“I pledge allegiance to the flag of the United States of America and to the Republic for which it stands, one nation under God, indivisible, with liberty and justice for all.”
These words will no longer ring out in a morning recitation at the Atlanta Neighborhood Charter School — an educational institution servicing grades kindergarten through to the eighth grade — according to Fortune. Given the recent flaps over the politics of nationalism and patriotism — which saw NFL players take a knee and NFL fans respond with mixed reviews and a substantial decline in viewership, according to Sports Illustrated — it seems quite likely that the Atlanta Neighborhood Charter School could find itself as the new frontline in a new partisan battlefield.
Elementary campus principal Lara Zelski made the case for the decision quite plain in a public letter addressed to the family and friends of the school.
“This decision was made in an effort to begin our day as a fully inclusive and connected community. Over the past couple of years it has become increasingly obvious that more and more of our community were choosing to not stand and/or recite the pledge.”

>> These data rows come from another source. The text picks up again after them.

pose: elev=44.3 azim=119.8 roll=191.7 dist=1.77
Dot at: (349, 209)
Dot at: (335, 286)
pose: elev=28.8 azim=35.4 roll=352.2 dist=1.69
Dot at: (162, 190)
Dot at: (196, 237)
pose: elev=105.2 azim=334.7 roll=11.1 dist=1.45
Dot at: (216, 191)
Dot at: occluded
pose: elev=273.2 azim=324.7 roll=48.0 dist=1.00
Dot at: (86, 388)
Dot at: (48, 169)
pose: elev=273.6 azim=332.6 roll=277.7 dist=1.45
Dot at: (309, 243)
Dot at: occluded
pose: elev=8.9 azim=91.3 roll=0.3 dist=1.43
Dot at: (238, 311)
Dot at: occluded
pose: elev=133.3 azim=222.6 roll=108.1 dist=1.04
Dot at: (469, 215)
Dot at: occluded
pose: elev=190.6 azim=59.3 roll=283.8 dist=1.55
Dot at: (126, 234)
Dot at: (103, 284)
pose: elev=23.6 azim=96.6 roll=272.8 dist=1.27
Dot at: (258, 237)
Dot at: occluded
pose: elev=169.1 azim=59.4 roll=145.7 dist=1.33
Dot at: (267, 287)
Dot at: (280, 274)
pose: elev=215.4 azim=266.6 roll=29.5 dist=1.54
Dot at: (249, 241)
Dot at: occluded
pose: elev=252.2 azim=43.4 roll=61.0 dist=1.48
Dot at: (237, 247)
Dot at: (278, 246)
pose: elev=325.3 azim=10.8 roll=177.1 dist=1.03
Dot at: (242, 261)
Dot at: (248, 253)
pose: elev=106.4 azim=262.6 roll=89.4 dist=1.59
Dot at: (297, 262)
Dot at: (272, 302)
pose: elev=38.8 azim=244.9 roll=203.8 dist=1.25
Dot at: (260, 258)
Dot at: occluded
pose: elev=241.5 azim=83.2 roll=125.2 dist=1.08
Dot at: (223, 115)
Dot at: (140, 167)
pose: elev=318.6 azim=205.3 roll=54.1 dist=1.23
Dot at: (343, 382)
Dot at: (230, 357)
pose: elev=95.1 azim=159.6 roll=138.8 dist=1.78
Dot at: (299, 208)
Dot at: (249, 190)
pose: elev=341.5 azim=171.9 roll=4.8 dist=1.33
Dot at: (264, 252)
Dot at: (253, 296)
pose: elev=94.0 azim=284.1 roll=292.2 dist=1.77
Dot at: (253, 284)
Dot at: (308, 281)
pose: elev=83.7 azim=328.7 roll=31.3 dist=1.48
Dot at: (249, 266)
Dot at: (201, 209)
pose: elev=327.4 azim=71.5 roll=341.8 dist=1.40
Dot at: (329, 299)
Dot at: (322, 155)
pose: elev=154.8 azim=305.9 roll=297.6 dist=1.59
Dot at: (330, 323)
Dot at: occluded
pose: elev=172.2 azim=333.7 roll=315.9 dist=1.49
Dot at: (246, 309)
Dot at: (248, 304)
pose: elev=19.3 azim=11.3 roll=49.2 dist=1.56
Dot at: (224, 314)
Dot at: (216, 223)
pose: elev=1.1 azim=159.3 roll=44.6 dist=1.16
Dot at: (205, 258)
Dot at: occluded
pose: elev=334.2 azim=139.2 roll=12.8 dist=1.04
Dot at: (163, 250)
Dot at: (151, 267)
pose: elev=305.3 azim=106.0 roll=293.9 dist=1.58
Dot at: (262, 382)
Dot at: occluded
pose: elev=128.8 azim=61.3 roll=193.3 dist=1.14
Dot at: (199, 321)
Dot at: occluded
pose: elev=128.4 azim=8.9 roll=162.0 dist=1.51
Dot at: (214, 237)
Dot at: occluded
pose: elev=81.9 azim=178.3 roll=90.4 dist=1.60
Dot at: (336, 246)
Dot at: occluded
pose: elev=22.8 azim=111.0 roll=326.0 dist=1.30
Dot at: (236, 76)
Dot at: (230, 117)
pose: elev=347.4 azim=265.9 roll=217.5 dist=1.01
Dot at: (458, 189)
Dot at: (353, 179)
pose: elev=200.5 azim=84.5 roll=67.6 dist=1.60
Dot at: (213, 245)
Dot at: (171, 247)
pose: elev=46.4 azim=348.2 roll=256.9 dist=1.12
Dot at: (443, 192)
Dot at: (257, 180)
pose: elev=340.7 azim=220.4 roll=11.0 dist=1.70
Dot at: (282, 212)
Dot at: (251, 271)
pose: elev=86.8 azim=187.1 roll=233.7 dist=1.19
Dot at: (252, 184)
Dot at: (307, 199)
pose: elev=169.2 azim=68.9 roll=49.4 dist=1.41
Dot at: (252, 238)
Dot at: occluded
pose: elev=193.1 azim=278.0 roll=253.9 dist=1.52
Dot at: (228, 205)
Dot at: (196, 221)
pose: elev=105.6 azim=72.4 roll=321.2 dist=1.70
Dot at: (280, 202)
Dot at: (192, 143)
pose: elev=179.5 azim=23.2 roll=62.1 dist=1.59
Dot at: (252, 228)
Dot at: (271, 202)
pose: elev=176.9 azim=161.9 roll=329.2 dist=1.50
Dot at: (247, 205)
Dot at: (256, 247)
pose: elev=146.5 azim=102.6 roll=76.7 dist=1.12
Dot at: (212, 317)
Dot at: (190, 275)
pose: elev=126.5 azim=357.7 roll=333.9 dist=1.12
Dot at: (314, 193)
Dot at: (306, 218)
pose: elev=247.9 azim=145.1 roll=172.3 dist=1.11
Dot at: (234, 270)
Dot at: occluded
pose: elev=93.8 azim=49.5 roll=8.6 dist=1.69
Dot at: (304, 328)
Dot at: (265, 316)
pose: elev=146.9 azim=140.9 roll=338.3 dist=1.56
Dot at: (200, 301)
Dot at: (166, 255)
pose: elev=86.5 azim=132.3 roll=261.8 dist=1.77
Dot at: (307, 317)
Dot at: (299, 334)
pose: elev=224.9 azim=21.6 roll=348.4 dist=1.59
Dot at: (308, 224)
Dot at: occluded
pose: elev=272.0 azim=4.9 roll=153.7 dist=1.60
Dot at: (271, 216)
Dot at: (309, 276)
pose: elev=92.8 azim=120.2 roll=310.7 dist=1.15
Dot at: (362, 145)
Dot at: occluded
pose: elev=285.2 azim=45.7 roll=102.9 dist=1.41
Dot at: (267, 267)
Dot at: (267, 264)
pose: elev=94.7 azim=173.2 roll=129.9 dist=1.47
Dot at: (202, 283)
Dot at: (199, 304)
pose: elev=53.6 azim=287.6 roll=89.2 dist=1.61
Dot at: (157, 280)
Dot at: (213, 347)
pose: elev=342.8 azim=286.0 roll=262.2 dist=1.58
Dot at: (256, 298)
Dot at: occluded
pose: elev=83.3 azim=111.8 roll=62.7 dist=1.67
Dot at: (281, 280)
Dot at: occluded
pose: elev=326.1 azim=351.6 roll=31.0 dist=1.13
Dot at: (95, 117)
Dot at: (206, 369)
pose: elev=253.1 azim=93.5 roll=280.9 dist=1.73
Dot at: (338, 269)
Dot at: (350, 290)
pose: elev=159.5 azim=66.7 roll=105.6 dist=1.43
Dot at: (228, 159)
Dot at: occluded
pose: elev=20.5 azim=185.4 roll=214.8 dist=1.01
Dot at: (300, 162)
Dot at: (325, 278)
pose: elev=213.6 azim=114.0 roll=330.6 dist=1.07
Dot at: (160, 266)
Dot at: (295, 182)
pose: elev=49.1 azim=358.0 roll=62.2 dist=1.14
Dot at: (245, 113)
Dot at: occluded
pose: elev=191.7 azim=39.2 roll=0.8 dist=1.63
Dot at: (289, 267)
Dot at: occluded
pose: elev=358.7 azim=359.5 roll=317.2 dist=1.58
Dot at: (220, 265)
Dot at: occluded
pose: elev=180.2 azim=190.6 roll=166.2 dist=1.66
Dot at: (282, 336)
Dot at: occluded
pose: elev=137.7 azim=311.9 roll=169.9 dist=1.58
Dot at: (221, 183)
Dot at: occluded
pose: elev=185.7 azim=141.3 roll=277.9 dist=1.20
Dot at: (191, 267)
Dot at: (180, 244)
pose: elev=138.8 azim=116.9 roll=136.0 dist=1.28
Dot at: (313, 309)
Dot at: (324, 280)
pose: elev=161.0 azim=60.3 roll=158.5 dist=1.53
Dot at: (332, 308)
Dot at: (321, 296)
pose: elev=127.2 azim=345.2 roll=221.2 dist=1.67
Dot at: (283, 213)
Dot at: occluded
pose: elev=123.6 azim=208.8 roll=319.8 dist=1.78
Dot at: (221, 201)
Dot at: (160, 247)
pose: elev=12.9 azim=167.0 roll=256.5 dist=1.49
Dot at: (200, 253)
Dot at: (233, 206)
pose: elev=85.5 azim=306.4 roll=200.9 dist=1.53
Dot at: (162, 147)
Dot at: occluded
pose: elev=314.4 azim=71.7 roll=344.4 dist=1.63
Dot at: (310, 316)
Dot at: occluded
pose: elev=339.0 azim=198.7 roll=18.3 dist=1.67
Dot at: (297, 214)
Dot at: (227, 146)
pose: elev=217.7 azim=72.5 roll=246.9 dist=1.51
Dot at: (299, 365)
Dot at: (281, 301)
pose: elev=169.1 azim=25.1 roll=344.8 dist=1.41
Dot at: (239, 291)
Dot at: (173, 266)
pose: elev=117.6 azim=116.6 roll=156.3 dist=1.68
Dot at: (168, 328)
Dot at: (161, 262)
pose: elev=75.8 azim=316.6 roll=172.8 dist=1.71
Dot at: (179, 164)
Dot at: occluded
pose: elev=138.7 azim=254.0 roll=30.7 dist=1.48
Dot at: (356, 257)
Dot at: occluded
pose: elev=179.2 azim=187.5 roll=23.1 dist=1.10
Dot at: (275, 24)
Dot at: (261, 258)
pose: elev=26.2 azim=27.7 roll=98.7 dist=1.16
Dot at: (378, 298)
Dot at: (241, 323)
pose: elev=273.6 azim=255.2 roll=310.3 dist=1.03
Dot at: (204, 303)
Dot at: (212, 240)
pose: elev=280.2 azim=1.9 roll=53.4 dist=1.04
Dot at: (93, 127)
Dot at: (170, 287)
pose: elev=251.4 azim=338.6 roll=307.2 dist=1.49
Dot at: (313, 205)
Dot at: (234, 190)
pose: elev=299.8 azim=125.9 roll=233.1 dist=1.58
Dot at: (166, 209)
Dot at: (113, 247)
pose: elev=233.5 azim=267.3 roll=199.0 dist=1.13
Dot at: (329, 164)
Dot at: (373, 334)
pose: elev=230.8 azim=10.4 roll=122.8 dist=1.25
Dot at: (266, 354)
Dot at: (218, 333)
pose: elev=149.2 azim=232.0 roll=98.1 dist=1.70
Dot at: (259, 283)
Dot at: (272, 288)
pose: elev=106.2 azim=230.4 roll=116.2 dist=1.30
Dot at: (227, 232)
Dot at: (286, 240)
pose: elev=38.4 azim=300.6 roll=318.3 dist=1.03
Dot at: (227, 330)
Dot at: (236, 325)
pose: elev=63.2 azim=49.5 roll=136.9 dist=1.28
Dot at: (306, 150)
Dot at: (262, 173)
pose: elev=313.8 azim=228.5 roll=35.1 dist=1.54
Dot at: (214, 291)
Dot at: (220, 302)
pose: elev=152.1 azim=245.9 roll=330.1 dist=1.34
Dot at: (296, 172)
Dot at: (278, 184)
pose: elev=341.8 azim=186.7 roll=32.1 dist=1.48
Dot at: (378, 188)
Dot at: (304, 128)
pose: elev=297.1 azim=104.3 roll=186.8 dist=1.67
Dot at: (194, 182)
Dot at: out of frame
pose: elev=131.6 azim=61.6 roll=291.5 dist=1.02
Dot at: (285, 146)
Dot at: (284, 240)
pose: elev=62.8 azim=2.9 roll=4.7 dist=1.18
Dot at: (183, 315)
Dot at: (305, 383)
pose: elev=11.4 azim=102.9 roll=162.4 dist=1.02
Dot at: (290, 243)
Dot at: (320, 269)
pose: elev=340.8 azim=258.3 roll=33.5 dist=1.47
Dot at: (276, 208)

The letter goes on to point out that there will be a time allotted in classrooms later on in the day for individual students to recite the Pledge of Allegiance should they elect to do so, and that a school chant will replace the pledge as a matter of morning routine. The missive from Zelski also elaborates on the nature of the school’s pedagogical commitment to their students, allowing for an inclusive, tolerant environment and emphasizing the nature of choice in the educational environment for both teachers and pupils.
The decision to stop reciting the pledge will bear political connotations despite the protestations or best intentions of administrators and is sure to draw protest and social media furor. The current political climate is one where patriotism and nationalism bogeymen to some and signals of virtue to others. With many Americans showing a sense of flagging patriotism due to their disapproval of President Trump and his administration, according to The Independent, particularly Democratic voters, the question of how resonant the icons of the American mythos are in 2018 remains to be seen.
The time-honored credo, which has long stood as the traditional start to the school day, has been a part of American tradition for a very long time, having first been published in 1892 in the juvenile magazine The Youth’s Companion, according to CNN. The Pledge of Allegiance has gone through several revisions and was officially recognized by the United States federal government in 1942.
— WSVN 7 News (@wsvn) August 9, 2018
Several court challenges have been lobbied against various aspects of the Pledge of Allegiance, from the claim that the addition of the words “under God” make the reading discriminatory against those with atheistic beliefs to the very fact that being required to recite the pledge may infringe on an individual’s freedom of thought, conscience, and expression.